[Day 170] Uber data engineering project using GCP and Mage

6/20/2024 01:45:00 am

Hello :)
Today is Day 170!

A quick summary of today:
decided to give mage.ai another go and now use it alongside GCP

Well... I obviously did not suffer enough with the countless problems I experienced when I was first learning about mage from DataTalksClub's MLOps zoomcamp, so I decided to do a cool-looking data engineering project [youtube]. The caveat is that I will use GCP. And I just hope I do not incur any major costs. I checked, and I have 21 days left on plenty of free credits.

Getting to the project

It uses the infamous NYC taxi dataset.

Using lucid I learned a bit amout data deminsion modelling

Then using python, some basic preprocessing was done on the raw data, to convert it into the top 8 tables. I actually put everything so far on my github, and plan on doing a nice readme documentation once everything is finished. Even though I started it after work today, I did not finish it because of *again* mage problems.

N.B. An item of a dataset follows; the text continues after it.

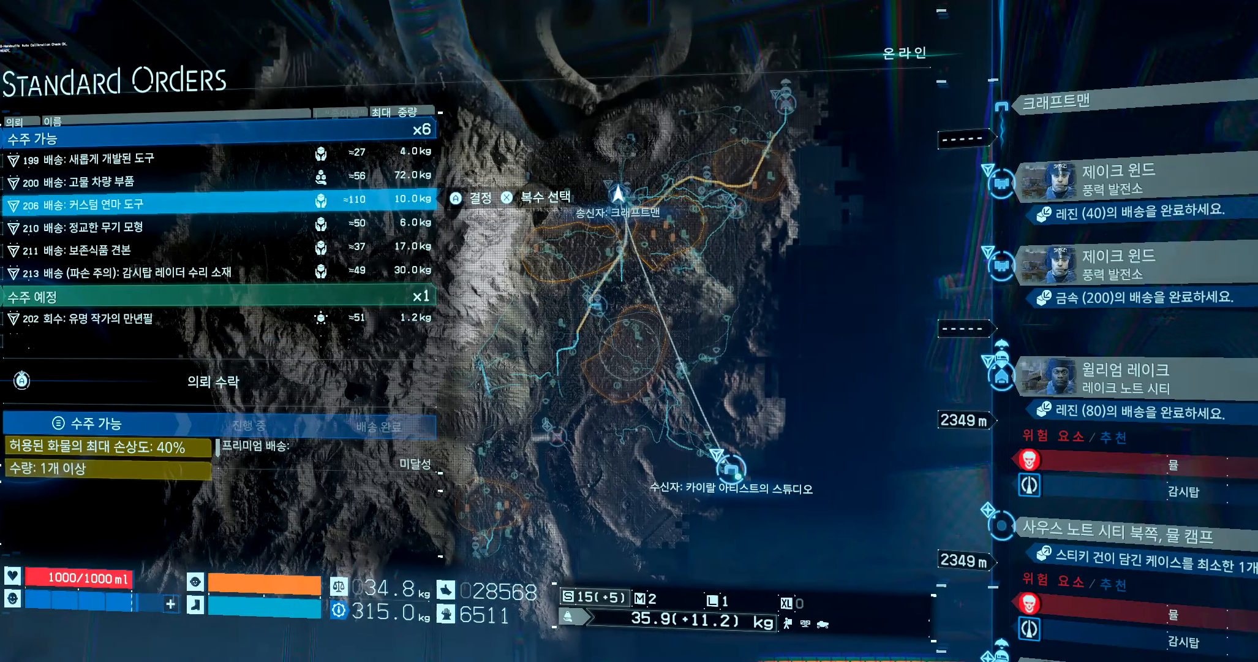
{"buttons": [], "left_stick": "center", "events": []}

Before I get to the mage problems, a bit about GCP.

I set up a cloud storage (similar to S3 in AWS) and uploaded the raw data.

Then I set up a VM with the right access permissions. And this gave ma nice SSH-in browser to install python and run mage. There is a lot of IP addreses, so I am afraid to share pictures today.

Using that VM, I installed python, pip and mage, and started a project.

Added a block to import data, and a transformer block that basically follows the jupyter notebook in my repo. However whenever I run the transformer block that ends up with the above 8 tables, the kernel restarts and seems like it never starts again. I restart mage through the terminal, same thing happens.

Turns out mage bugs out when I was converting 8 datasets to dicts, and when I just retirn 8 dataframes as a tuple - it is all fine.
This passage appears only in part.